## [Task item]
Transcribe the records underneath word for word, and leave no line out.

[Input material — start]

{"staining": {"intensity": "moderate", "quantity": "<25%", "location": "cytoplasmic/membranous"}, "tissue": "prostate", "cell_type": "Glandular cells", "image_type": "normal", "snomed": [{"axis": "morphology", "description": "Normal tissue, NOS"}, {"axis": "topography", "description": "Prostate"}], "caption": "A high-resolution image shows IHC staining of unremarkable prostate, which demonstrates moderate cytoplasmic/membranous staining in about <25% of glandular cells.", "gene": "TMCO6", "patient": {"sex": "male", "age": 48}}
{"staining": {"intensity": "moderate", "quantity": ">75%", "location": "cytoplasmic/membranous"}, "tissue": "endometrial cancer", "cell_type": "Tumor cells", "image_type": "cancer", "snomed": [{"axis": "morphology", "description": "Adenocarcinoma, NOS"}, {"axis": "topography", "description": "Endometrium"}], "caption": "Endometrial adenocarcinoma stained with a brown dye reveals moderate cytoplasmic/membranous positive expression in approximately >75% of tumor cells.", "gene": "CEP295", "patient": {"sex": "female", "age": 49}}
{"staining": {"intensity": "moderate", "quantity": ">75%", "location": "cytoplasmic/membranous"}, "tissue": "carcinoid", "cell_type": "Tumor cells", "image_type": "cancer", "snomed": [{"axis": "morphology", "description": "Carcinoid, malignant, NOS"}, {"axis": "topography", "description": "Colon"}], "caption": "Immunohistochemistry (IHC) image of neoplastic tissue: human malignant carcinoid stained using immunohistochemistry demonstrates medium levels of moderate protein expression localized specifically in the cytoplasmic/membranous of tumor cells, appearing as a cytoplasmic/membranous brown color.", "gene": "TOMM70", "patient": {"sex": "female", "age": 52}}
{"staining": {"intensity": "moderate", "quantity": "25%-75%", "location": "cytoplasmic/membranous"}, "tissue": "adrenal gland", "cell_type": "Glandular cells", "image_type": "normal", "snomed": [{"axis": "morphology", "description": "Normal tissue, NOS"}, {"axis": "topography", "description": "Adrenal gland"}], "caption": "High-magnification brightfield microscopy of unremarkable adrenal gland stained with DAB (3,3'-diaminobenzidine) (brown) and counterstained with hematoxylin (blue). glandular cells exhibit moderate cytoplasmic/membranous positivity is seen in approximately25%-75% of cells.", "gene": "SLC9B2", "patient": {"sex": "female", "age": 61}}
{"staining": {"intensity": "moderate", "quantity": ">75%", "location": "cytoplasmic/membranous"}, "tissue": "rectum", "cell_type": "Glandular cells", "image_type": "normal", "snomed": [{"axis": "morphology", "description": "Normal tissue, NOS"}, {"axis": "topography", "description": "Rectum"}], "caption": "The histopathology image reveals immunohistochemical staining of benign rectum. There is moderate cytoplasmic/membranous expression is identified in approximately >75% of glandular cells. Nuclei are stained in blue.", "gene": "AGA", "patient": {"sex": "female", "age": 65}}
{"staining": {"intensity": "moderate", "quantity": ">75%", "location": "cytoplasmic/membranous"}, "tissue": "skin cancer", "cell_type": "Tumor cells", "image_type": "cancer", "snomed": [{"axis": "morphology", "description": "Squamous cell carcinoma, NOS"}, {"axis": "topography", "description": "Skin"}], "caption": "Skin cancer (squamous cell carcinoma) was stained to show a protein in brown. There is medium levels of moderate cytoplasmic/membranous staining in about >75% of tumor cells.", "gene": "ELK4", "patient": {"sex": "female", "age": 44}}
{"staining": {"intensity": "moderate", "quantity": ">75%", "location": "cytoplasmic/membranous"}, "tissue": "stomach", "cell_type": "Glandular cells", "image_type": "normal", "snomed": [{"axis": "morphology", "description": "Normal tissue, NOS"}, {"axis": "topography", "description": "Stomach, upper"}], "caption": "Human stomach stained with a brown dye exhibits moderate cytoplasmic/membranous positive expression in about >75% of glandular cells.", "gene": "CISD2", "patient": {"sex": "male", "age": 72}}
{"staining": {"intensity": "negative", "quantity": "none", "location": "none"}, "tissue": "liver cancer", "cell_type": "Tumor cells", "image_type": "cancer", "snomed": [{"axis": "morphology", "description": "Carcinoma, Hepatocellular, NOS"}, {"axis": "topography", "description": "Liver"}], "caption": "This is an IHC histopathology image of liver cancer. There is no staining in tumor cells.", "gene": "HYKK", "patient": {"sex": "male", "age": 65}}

[Input material — finish]

## [Reply]
{"staining": {"intensity": "moderate", "quantity": "<25%", "location": "cytoplasmic/membranous"}, "tissue": "prostate", "cell_type": "Glandular cells", "image_type": "normal", "snomed": [{"axis": "morphology", "description": "Normal tissue, NOS"}, {"axis": "topography", "description": "Prostate"}], "caption": "A high-resolution image shows IHC staining of unremarkable prostate, which demonstrates moderate cytoplasmic/membranous staining in about <25% of glandular cells.", "gene": "TMCO6", "patient": {"sex": "male", "age": 48}}
{"staining": {"intensity": "moderate", "quantity": ">75%", "location": "cytoplasmic/membranous"}, "tissue": "endometrial cancer", "cell_type": "Tumor cells", "image_type": "cancer", "snomed": [{"axis": "morphology", "description": "Adenocarcinoma, NOS"}, {"axis": "topography", "description": "Endometrium"}], "caption": "Endometrial adenocarcinoma stained with a brown dye reveals moderate cytoplasmic/membranous positive expression in approximately >75% of tumor cells.", "gene": "CEP295", "patient": {"sex": "female", "age": 49}}
{"staining": {"intensity": "moderate", "quantity": ">75%", "location": "cytoplasmic/membranous"}, "tissue": "carcinoid", "cell_type": "Tumor cells", "image_type": "cancer", "snomed": [{"axis": "morphology", "description": "Carcinoid, malignant, NOS"}, {"axis": "topography", "description": "Colon"}], "caption": "Immunohistochemistry (IHC) image of neoplastic tissue: human malignant carcinoid stained using immunohistochemistry demonstrates medium levels of moderate protein expression localized specifically in the cytoplasmic/membranous of tumor cells, appearing as a cytoplasmic/membranous brown color.", "gene": "TOMM70", "patient": {"sex": "female", "age": 52}}
{"staining": {"intensity": "moderate", "quantity": "25%-75%", "location": "cytoplasmic/membranous"}, "tissue": "adrenal gland", "cell_type": "Glandular cells", "image_type": "normal", "snomed": [{"axis": "morphology", "description": "Normal tissue, NOS"}, {"axis": "topography", "description": "Adrenal gland"}], "caption": "High-magnification brightfield microscopy of unremarkable adrenal gland stained with DAB (3,3'-diaminobenzidine) (brown) and counterstained with hematoxylin (blue). glandular cells exhibit moderate cytoplasmic/membranous positivity is seen in approximately25%-75% of cells.", "gene": "SLC9B2", "patient": {"sex": "female", "age": 61}}
{"staining": {"intensity": "moderate", "quantity": ">75%", "location": "cytoplasmic/membranous"}, "tissue": "rectum", "cell_type": "Glandular cells", "image_type": "normal", "snomed": [{"axis": "morphology", "description": "Normal tissue, NOS"}, {"axis": "topography", "description": "Rectum"}], "caption": "The histopathology image reveals immunohistochemical staining of benign rectum. There is moderate cytoplasmic/membranous expression is identified in approximately >75% of glandular cells. Nuclei are stained in blue.", "gene": "AGA", "patient": {"sex": "female", "age": 65}}
{"staining": {"intensity": "moderate", "quantity": ">75%", "location": "cytoplasmic/membranous"}, "tissue": "skin cancer", "cell_type": "Tumor cells", "image_type": "cancer", "snomed": [{"axis": "morphology", "description": "Squamous cell carcinoma, NOS"}, {"axis": "topography", "description": "Skin"}], "caption": "Skin cancer (squamous cell carcinoma) was stained to show a protein in brown. There is medium levels of moderate cytoplasmic/membranous staining in about >75% of tumor cells.", "gene": "ELK4", "patient": {"sex": "female", "age": 44}}
{"staining": {"intensity": "moderate", "quantity": ">75%", "location": "cytoplasmic/membranous"}, "tissue": "stomach", "cell_type": "Glandular cells", "image_type": "normal", "snomed": [{"axis": "morphology", "description": "Normal tissue, NOS"}, {"axis": "topography", "description": "Stomach, upper"}], "caption": "Human stomach stained with a brown dye exhibits moderate cytoplasmic/membranous positive expression in about >75% of glandular cells.", "gene": "CISD2", "patient": {"sex": "male", "age": 72}}
{"staining": {"intensity": "negative", "quantity": "none", "location": "none"}, "tissue": "liver cancer", "cell_type": "Tumor cells", "image_type": "cancer", "snomed": [{"axis": "morphology", "description": "Carcinoma, Hepatocellular, NOS"}, {"axis": "topography", "description": "Liver"}], "caption": "This is an IHC histopathology image of liver cancer. There is no staining in tumor cells.", "gene": "HYKK", "patient": {"sex": "male", "age": 65}}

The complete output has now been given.